PlaygroundPage.current.needsIndefiniteExecution = trueCopy the code

If we’re lucky, it goes like this:

In simple terms, the first resource is made available to the higher priority thread, and the second resource can only be moved to the lower priority thread later.

However, if we’re not so lucky, this is what happens:

Neither thread has completed their execution!

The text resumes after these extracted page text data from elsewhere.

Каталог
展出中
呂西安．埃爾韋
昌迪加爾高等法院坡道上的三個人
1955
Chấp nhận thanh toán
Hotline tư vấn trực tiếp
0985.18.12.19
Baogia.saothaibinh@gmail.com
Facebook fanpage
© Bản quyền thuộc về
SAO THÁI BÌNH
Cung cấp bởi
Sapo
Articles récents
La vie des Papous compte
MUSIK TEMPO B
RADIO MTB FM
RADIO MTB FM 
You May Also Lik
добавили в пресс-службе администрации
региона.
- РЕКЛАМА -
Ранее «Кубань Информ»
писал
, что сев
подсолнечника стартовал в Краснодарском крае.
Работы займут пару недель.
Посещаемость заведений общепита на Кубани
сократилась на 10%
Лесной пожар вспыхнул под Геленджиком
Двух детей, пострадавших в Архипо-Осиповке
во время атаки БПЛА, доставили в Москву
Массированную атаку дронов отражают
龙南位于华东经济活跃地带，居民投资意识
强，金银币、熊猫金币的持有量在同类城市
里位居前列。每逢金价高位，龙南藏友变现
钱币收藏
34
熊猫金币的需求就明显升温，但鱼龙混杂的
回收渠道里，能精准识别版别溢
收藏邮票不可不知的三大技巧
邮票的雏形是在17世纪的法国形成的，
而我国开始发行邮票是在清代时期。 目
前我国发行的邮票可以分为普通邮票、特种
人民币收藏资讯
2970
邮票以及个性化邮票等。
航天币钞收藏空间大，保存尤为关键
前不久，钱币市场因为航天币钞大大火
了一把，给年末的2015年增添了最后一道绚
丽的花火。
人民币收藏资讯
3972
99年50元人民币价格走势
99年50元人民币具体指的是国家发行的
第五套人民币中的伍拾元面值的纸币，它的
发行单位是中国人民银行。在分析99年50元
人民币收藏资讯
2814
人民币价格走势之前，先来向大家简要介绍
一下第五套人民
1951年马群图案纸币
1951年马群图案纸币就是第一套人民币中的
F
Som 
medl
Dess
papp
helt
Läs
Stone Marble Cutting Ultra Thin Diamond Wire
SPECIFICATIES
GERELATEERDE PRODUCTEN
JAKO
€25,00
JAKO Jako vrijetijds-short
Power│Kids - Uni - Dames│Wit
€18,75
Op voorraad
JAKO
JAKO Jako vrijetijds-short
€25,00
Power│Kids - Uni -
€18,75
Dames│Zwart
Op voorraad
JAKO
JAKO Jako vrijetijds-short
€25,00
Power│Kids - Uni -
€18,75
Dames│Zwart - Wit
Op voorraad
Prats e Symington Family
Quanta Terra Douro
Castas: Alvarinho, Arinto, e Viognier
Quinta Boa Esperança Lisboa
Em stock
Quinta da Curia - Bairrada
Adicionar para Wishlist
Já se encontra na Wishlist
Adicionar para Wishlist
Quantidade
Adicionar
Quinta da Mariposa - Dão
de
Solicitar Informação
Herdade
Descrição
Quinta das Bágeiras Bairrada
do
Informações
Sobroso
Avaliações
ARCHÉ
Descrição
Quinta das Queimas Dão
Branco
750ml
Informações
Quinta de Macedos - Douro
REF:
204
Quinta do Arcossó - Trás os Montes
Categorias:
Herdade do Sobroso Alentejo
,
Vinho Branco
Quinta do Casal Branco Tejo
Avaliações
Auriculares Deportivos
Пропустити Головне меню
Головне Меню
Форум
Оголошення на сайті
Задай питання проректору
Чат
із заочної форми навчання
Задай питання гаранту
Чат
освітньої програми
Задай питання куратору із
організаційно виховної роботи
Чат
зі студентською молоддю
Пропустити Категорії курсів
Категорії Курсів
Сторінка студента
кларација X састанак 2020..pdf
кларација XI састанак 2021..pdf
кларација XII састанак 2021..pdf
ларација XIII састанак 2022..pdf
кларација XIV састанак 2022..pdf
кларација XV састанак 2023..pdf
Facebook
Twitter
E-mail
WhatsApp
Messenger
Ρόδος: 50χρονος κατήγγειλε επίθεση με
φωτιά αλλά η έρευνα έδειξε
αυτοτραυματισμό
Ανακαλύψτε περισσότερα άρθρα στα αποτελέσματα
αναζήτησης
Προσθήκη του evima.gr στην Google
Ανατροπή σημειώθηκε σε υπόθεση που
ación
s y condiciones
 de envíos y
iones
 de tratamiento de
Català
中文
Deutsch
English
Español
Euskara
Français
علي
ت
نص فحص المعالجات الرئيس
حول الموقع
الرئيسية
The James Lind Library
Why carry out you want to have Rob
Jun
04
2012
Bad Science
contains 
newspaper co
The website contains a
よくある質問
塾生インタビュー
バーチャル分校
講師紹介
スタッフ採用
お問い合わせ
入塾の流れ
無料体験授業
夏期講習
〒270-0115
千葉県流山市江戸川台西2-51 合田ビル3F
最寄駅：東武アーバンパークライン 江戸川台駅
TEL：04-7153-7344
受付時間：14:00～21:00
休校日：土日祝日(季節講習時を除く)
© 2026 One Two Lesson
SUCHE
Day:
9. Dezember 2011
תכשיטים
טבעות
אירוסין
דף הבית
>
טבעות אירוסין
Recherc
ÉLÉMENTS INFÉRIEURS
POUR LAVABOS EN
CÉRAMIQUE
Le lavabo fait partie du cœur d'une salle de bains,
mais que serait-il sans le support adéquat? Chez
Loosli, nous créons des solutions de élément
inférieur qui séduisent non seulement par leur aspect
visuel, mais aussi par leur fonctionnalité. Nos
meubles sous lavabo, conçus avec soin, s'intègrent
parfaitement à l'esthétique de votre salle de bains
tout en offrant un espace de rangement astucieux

Let’s check the current state:

  • A high-priority thread is waiting for resource “B”, which is held by a low-priority thread.
  • The lower priority thread is waiting for resource “A”, which is held by the higher priority thread.

Both threads are waiting for each other’s resources, and neither can take a step forward: welcome to thread deadlocks!

The solution

Avoiding deadlocks is difficult. The best solution is to write code that doesn’t achieve this state to prevent them.

For example, on other operating systems, one of the deadlocked threads may be killed (to free up all its resources) in order for the other threads to continue executing.

. Or you can use Ostrich_Algorithm 😆.

conclusion

Semaphores are a great concept that can be easily used in many applications, just be careful: look both ways when crossing the street.


FedericoI am a software engineer based in Bangkok with a passion for Swift, Minimalism, Design and iOS development.